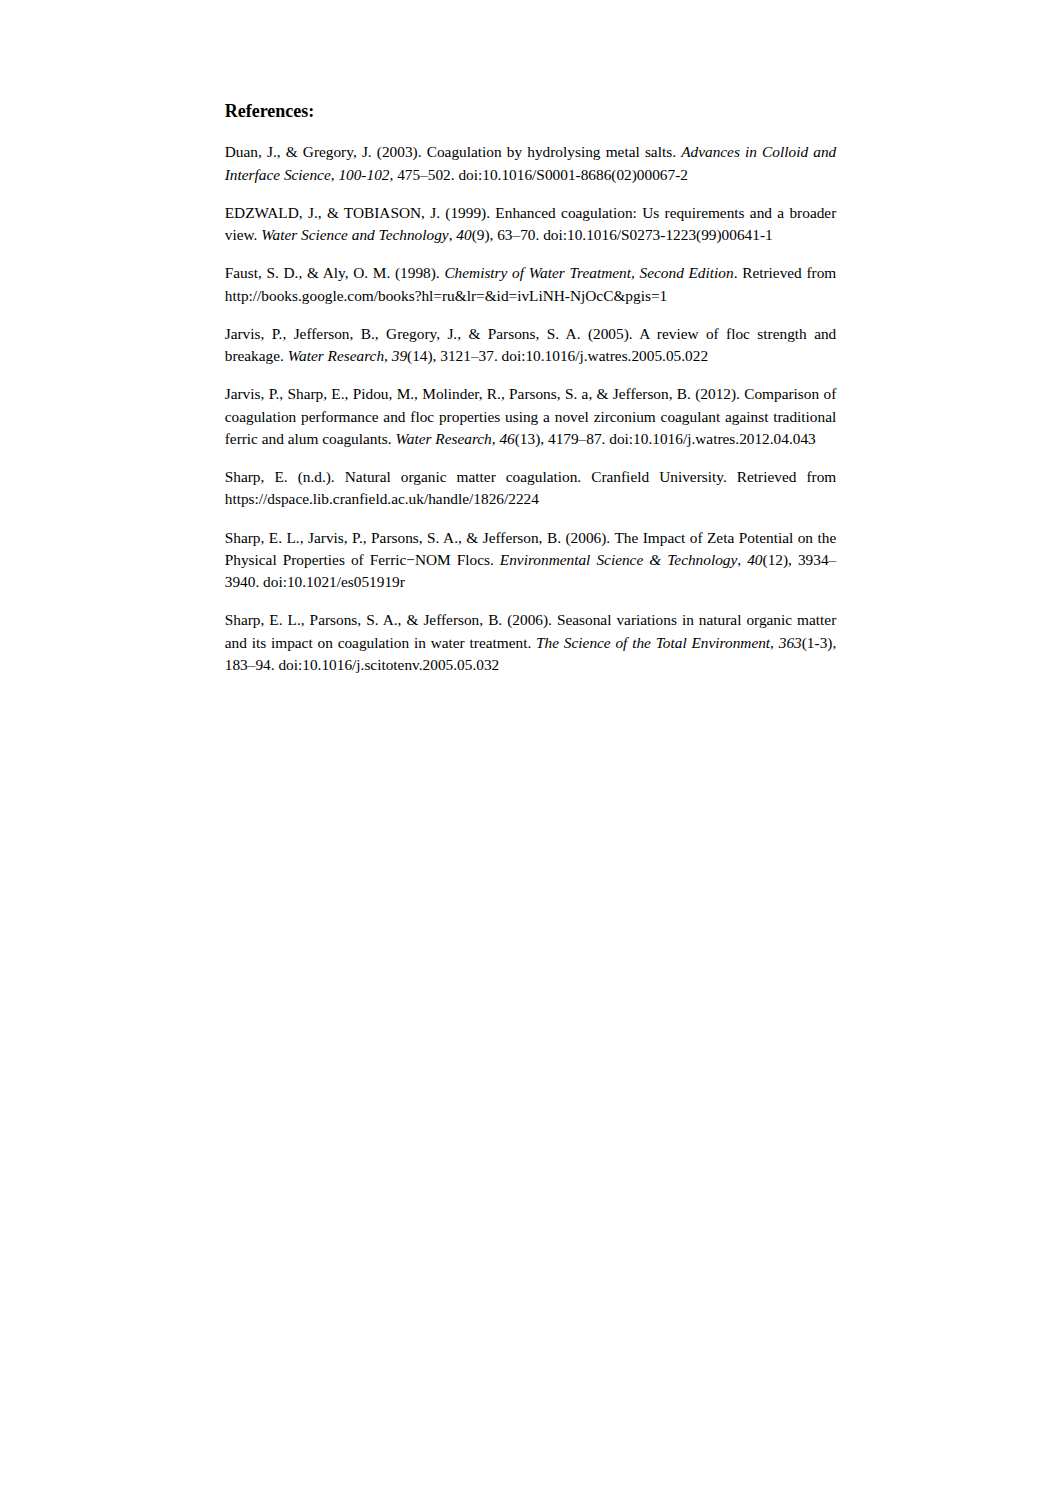References:
Duan, J., & Gregory, J. (2003). Coagulation by hydrolysing metal salts. Advances in Colloid and Interface Science, 100-102, 475–502. doi:10.1016/S0001-8686(02)00067-2
EDZWALD, J., & TOBIASON, J. (1999). Enhanced coagulation: Us requirements and a broader view. Water Science and Technology, 40(9), 63–70. doi:10.1016/S0273-1223(99)00641-1
Faust, S. D., & Aly, O. M. (1998). Chemistry of Water Treatment, Second Edition. Retrieved from http://books.google.com/books?hl=ru&lr=&id=ivLiNH-NjOcC&pgis=1
Jarvis, P., Jefferson, B., Gregory, J., & Parsons, S. A. (2005). A review of floc strength and breakage. Water Research, 39(14), 3121–37. doi:10.1016/j.watres.2005.05.022
Jarvis, P., Sharp, E., Pidou, M., Molinder, R., Parsons, S. a, & Jefferson, B. (2012). Comparison of coagulation performance and floc properties using a novel zirconium coagulant against traditional ferric and alum coagulants. Water Research, 46(13), 4179–87. doi:10.1016/j.watres.2012.04.043
Sharp, E. (n.d.). Natural organic matter coagulation. Cranfield University. Retrieved from https://dspace.lib.cranfield.ac.uk/handle/1826/2224
Sharp, E. L., Jarvis, P., Parsons, S. A., & Jefferson, B. (2006). The Impact of Zeta Potential on the Physical Properties of Ferric−NOM Flocs. Environmental Science & Technology, 40(12), 3934–3940. doi:10.1021/es051919r
Sharp, E. L., Parsons, S. A., & Jefferson, B. (2006). Seasonal variations in natural organic matter and its impact on coagulation in water treatment. The Science of the Total Environment, 363(1-3), 183–94. doi:10.1016/j.scitotenv.2005.05.032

-*-

_TASK INSTRUCTIONS_:
Since only a number is wanted, please say how many lines in the data include the word "watres".

_THE ANSWER_:
2